Work to complete: Can you reproduce, verbatim, the part of the court memorandum that opens with the words containing "At the time" and closes with "he was arrested."?

Source passage:
MEMORANDUM AND ORDER PURSUANT TO RULE 1:28
After a jury trial in Superior Court, the defendant Jose Gomes was convicted of possession of a class B substance (cocaine) with intent to distribute, pursuant to G. L. c. 94C, § 32A (c).2 On appeal, the defendant contends that the judge (i) erroneously denied his motion to suppress because the defendant was subject to custodial interrogation prior to receiving a Miranda warning and (ii) failed to give a missing evidence instruction sua sponte. We affirm.
1. Motion to suppress. Shortly after 4:00 a.m., on May 24, 2014, New Bedford Police Officer Jaime Wotton received a report from the defendant's girlfriend that the defendant had arrived at her home intoxicated, refused to leave, and threatened her if she did not drop charges stemming from a G. L. c. 209A restraining order that she had obtained against him approximately three weeks earlier.3 Distraught and fearful, she asked Wotton to help her remove the defendant and provided the keys to her apartment. Believing he had probable cause that the defendant had committed witness intimidation, Wotton went with New Bedford Police Officer Daniel Sweeney to the girlfriend's residence. They found the defendant asleep in a second-floor bedroom where, in plain view, Sweeney observed a sandwich box from which protruded a sandwich-sized baggie containing approximately 120 smaller baggies of crack cocaine. The officers awakened the defendant and handcuffed him.
At the time of his arrest, the defendant wore only underwear. The officers asked him to put on a pair of jogging pants. The defendant initially refused, but upon the officers' insistence, he agreed to wear the jeans that were draped over a chair in the adjoining room. Officer Sweeney retrieved the jeans, checked the pockets for weapons, and found almost $4000 in currency and four small baggies of crack cocaine. The defendant was not read his Miranda rights until he was at the police station, where, during the booking procedure, he insisted that he was on the lease of the apartment in which he was arrested.

Provided records:
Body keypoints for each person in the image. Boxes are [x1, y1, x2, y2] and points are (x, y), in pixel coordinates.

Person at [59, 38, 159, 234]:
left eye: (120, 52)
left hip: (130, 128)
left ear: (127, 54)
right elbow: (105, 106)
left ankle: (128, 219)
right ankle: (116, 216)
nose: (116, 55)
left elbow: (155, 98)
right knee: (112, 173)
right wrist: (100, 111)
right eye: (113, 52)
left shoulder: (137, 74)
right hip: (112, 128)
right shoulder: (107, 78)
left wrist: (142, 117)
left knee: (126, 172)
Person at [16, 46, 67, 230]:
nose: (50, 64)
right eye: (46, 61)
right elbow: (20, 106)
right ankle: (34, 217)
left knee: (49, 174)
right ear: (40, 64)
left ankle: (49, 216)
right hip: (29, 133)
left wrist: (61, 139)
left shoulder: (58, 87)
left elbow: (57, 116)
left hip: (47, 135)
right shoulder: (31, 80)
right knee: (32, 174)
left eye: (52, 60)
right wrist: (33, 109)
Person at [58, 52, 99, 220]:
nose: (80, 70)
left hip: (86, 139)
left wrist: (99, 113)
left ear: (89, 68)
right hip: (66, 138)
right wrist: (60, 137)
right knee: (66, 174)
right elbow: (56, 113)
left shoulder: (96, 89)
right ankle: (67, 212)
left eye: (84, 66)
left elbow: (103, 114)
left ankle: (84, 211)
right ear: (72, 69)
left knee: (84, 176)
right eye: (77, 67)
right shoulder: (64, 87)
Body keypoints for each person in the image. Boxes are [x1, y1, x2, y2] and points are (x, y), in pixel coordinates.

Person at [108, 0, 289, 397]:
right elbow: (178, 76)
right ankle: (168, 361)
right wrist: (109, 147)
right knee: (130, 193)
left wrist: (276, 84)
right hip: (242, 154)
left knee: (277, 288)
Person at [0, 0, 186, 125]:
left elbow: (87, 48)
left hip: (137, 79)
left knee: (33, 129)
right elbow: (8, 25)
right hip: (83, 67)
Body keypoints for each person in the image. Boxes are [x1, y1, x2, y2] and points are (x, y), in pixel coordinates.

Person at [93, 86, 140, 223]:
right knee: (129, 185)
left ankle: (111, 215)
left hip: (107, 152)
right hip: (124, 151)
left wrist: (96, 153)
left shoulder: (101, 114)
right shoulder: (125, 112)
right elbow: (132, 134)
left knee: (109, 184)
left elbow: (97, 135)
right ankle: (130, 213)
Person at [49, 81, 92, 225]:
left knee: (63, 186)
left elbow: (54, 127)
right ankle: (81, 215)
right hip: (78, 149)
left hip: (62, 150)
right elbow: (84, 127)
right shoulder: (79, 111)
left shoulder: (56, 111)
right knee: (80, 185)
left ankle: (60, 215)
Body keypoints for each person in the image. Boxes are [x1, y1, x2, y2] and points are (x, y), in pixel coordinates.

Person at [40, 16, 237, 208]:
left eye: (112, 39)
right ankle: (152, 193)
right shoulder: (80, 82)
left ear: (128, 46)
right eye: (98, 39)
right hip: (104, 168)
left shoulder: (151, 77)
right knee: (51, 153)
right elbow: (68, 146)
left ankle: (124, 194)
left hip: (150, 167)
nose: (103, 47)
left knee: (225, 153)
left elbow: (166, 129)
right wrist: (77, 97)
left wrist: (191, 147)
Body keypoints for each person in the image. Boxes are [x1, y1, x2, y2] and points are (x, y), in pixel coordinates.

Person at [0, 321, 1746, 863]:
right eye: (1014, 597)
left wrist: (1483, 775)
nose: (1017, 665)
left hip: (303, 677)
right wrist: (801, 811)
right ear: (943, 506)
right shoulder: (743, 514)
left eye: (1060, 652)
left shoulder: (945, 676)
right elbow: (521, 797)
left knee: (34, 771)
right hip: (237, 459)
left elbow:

Solved problem:
At the time of his arrest, the defendant wore only underwear. The officers asked him to put on a pair of jogging pants. The defendant initially refused, but upon the officers' insistence, he agreed to wear the jeans that were draped over a chair in the adjoining room. Officer Sweeney retrieved the jeans, checked the pockets for weapons, and found almost $4000 in currency and four small baggies of crack cocaine. The defendant was not read his Miranda rights until he was at the police station, where, during the booking procedure, he insisted that he was on the lease of the apartment in which he was arrested.